Government moves to make data “commercially advantageous”

The Government has unveiled a £10m initiative that aims to make data held by Whitehall departments and public bodies work to the “commercial advantage” of the private sector.

The “Open Data Institute” (ODI) will help industry “exploit the opportunities” created from opening access to public datasets on transport, weather and health.

In the autumn statement on the economy unveiled today (29 November), the Treasury says it is hoped the ODI will “catalyse new markets and innovative products and services as well as improving standards and transparency in public services.”

The institute, which will be co-directed by Professor Tim Berners-Lee and Professor Nigel Shadbolt, is part of the government’s “Open Data” policy. Other measures taken include The Department for Business, Innovation and Skills backed “midata” initiative that will allow consumers instant digital access to the information collected by brands for marketing purposes.

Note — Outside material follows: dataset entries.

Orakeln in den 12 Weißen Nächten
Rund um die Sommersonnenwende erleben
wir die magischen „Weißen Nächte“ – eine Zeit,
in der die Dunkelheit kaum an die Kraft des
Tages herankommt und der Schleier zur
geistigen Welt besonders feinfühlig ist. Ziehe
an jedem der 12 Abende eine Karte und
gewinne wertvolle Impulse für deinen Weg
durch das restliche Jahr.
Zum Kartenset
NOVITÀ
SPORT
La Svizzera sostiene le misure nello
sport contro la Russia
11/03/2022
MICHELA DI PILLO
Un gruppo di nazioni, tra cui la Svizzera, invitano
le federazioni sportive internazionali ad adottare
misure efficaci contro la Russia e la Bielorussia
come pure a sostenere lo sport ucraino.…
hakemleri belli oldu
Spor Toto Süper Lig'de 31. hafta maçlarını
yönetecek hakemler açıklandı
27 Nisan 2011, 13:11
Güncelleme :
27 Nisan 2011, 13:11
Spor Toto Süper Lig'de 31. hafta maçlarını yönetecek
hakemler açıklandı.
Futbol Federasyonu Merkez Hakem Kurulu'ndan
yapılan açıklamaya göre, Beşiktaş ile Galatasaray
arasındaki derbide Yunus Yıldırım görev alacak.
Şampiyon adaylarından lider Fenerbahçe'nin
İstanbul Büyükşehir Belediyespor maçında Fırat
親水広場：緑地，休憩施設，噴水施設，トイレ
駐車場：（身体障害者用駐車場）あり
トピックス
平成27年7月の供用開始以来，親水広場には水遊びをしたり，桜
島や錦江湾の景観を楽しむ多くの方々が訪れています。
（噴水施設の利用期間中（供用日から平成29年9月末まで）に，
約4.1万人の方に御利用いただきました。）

Announcement of the ODI was one of several initiatives unveiled by the Chancellor in a bid to revive the flagging economy.

Cost cutting measures include a 1% cap on public sector pay rises for two years after the end of current freeze in 2013 and higher than forecast public sector job cuts.

The Chancellor announced a £30bn infrastructure building project and a scheme to boost lending to small firms earlier this week. 

The UK economy will grow by 0.9% this year, according to the government’s Office of Budget Responsibility, down from the 1.7% previously predicted. Real household income is likely to fall by 2.3% this year, the OBR adds, said to be the highest annual income drop since 1945.

The gloomy prediction follows the OECD forecast yesterday (28 November) that said UK economic output would fall by 0.1% in the fourth quarter and 0.6% in the first quarter of 2012, plunging the country into a technical recession after two consecutive quarters of negative growth.